The day my altar burned down was the day I was reborn. And the day of my reading, I figured out why…
By far, the biggest lesson I have learned from my anxiety is patience, which I was never really big on in regular situations either. After suffering through so many self induced panic attacks only to discover there really wasn’t any real reason to worry, I have come to terms with the fact that taking time out to access the situation patiently helped me shape my perspective of it tremendously. Without rushing to judge the situation or react in an effort to stave off potential disaster, I find I can come up with a rational resolution quickly and easily if I take a step back, breathe, and assess the situation through calm. Whereas before I would find myself mentally spinning my wheels and grabbing for that fourth or fifth glass of whatever adult beverage was at hand, and being no closer to a solution than I was to start with. Or worse… Find myself out on the street, without a car, or without a job because I wasted time and energy worrying instead of resolving the issue.
I think we all fear the unknown, but patient preparation in the face of it goes a long way towards restoring the situation to rights… if it comes to that. And most times, panicking causes us to create a stressful energy field that brings about problems where there weren’t any from jump.
Of course, I have not perfected the process, and sometimes I catch myself after freaking out for no real good reason known to man. But it is a process, and I am human, and as long as I’m mindful of those two things I consider myself two steps ahead of the game… Instead of finding myself ten steps back.
For those who aren’t aware, I lost my altar to a fire two weeks ago on a Wednesday, as captured in the below pictures. The first picture was taken the night before it happened, the second the night of, and the third the next morning. The fire was caused by the protection candle I had lit exploding (you can see the remains of the candle on the balcony). The IG caption was aimed at Mr. McKinnon who had gone MIA four days before and, as you can see, there was absolutely nothing left of my altar and the fire remained contained to that spot.

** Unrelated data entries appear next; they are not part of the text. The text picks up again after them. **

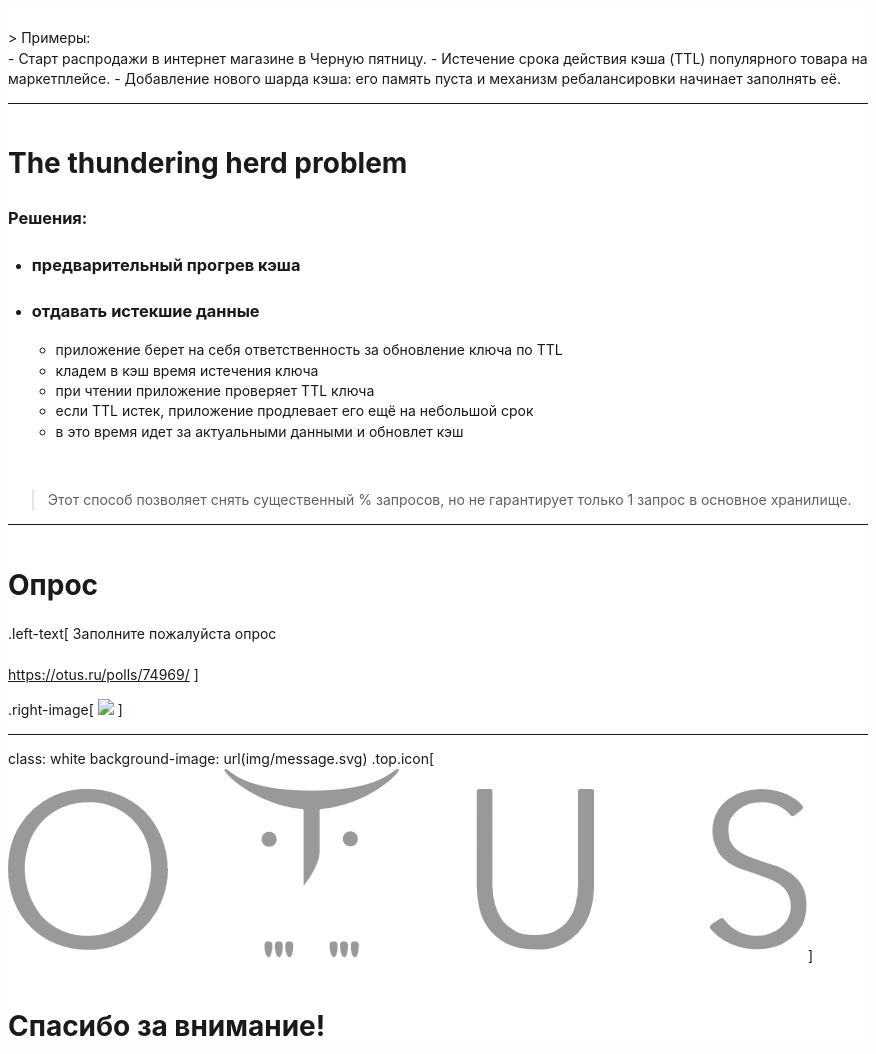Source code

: <br>
> Примеры:

<br>
- Старт распродажи в интернет магазине в Черную пятницу.
- Истечение срока действия кэша (TTL) популярного товара на маркетплейсе.
- Добавление нового шарда кэша: его память пуста и механизм ребалансировки начинает заполнять её.

---

# The thundering herd problem

### Решения:

* ### предварительный прогрев кэша

* ### отдавать истекшие данные

  * приложение берет на себя ответственность за обновление ключа по TTL
  * кладем в кэш время истечения ключа
  * при чтении приложение проверяет TTL ключа
  * если TTL истек, приложение продлевает его ещё на небольшой срок
  * в это время идет за актуальными данными и обновлет кэш

<br>

>Этот способ позволяет снять существенный % запросов, но не гарантирует только 1 запрос в основное хранилище.

---

# Опрос

.left-text[
Заполните пожалуйста опрос
<br><br>
https://otus.ru/polls/74969/
]

.right-image[
![](img/gopher7.png)
]

---
class: white
background-image: url(img/message.svg)
.top.icon[![otus main](img/logo.png)]

# Спасибо за внимание!
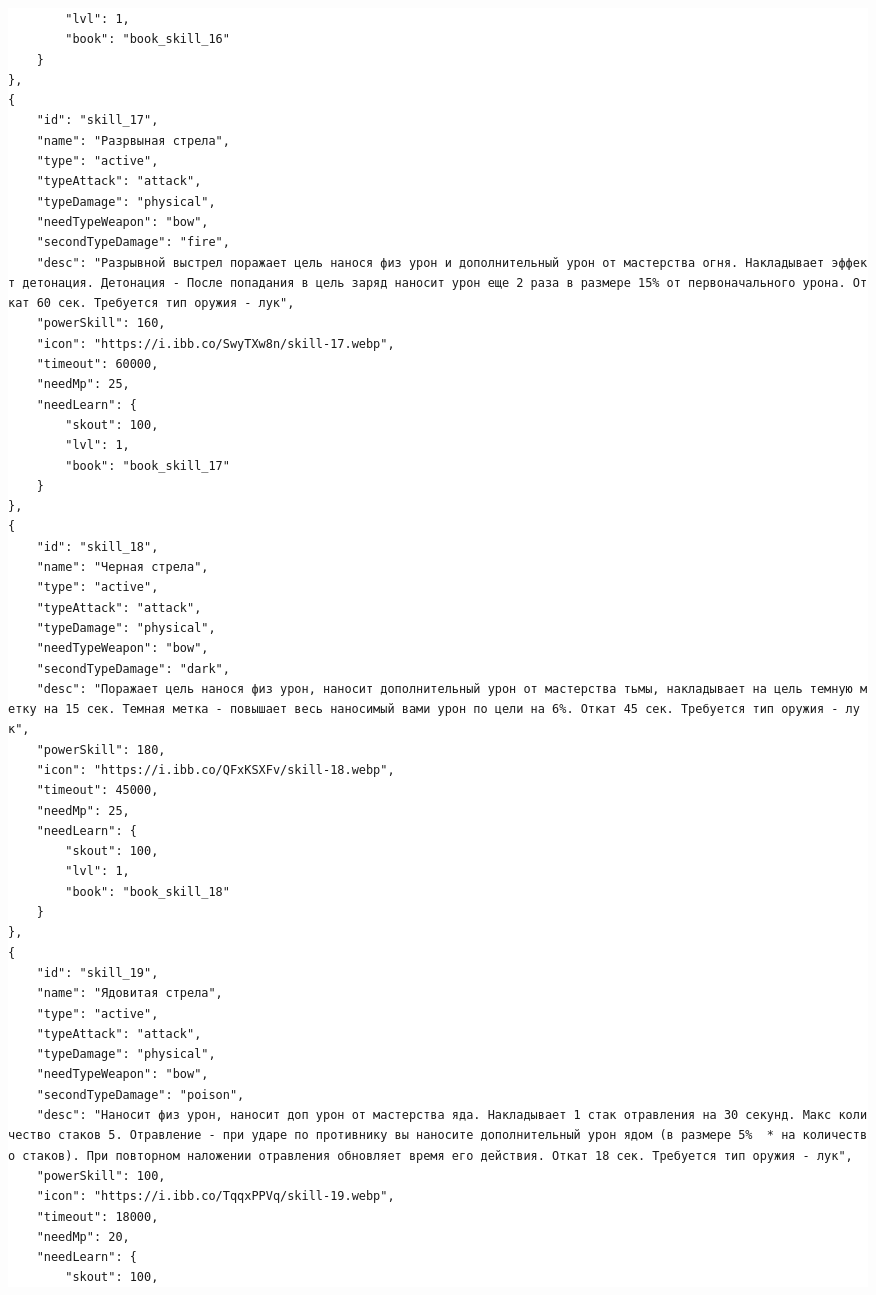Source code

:             "lvl": 1,
            "book": "book_skill_16"
        }
    },
    {
        "id": "skill_17",
        "name": "Разрвыная стрела",
        "type": "active",
        "typeAttack": "attack",
        "typeDamage": "physical",
        "needTypeWeapon": "bow",
        "secondTypeDamage": "fire",
        "desc": "Разрывной выстрел поражает цель нанося физ урон и дополнительный урон от мастерства огня. Накладывает эффект детонация. Детонация - После попадания в цель заряд наносит урон еще 2 раза в размере 15% от первоначального урона. Откат 60 сек. Требуется тип оружия - лук",
        "powerSkill": 160,
        "icon": "https://i.ibb.co/SwyTXw8n/skill-17.webp",
        "timeout": 60000,
        "needMp": 25,
        "needLearn": {
            "skout": 100,
            "lvl": 1,
            "book": "book_skill_17"
        }
    },
    {
        "id": "skill_18",
        "name": "Черная стрела",
        "type": "active",
        "typeAttack": "attack",
        "typeDamage": "physical",
        "needTypeWeapon": "bow",
        "secondTypeDamage": "dark",
        "desc": "Поражает цель нанося физ урон, наносит дополнительный урон от мастерства тьмы, накладывает на цель темную метку на 15 сек. Темная метка - повышает весь наносимый вами урон по цели на 6%. Откат 45 сек. Требуется тип оружия - лук",
        "powerSkill": 180,
        "icon": "https://i.ibb.co/QFxKSXFv/skill-18.webp",
        "timeout": 45000,
        "needMp": 25,
        "needLearn": {
            "skout": 100,
            "lvl": 1,
            "book": "book_skill_18"
        }
    },
    {
        "id": "skill_19",
        "name": "Ядовитая стрела",
        "type": "active",
        "typeAttack": "attack",
        "typeDamage": "physical",
        "needTypeWeapon": "bow",
        "secondTypeDamage": "poison",
        "desc": "Наносит физ урон, наносит доп урон от мастерства яда. Накладывает 1 стак отравления на 30 секунд. Макс количество стаков 5. Отравление - при ударе по противнику вы наносите дополнительный урон ядом (в размере 5%  * на количество стаков). При повторном наложении отравления обновляет время его действия. Откат 18 сек. Требуется тип оружия - лук",
        "powerSkill": 100,
        "icon": "https://i.ibb.co/TqqxPPVq/skill-19.webp",
        "timeout": 18000,
        "needMp": 20,
        "needLearn": {
            "skout": 100,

I believe in signs, Magickal Readers, and this was a very big one. I have *never* had a candle explode, and I leave them burning unattended all the time.The candle was basically me giving way to all the stress I’ve been bottling up for the past three years, and the altar was the Life I’ve been settling for over the past year. This is an unquestionable message from the Universe that it’s time to stop fucking around. It’s time to stop settling… It’s time to step onto The Path and walk it like a catwalk… It’s time to release all the shit that’s served as a weight… IT’S TIME TO CUT THE GAMES AND GLOW THE FUCK UP!
Magickal Readers… If you are in The Valley right now, feel free to take my experience as your message that it’s time to ascend and take back your personal power. Snatch that shit back like you own it… Because you do! Let this be a lesson that once you answer the call to practice, the Universe will only let you procrastinate for so long before it drop kicks you out of your safety nest. I have been losing things for the past year, all the while ignoring the message behind each loss, until now when it has become clear, Source is not fucking around with me anymore. It’s time. It’s past time. Work needs to be done and moves need to be made, and ain’t nobody else gonna do it or make them for me. Or you.
Get to work, Magickal Readers! No more broom closets. No more “wait and see”. No more Life Hokey Pokey.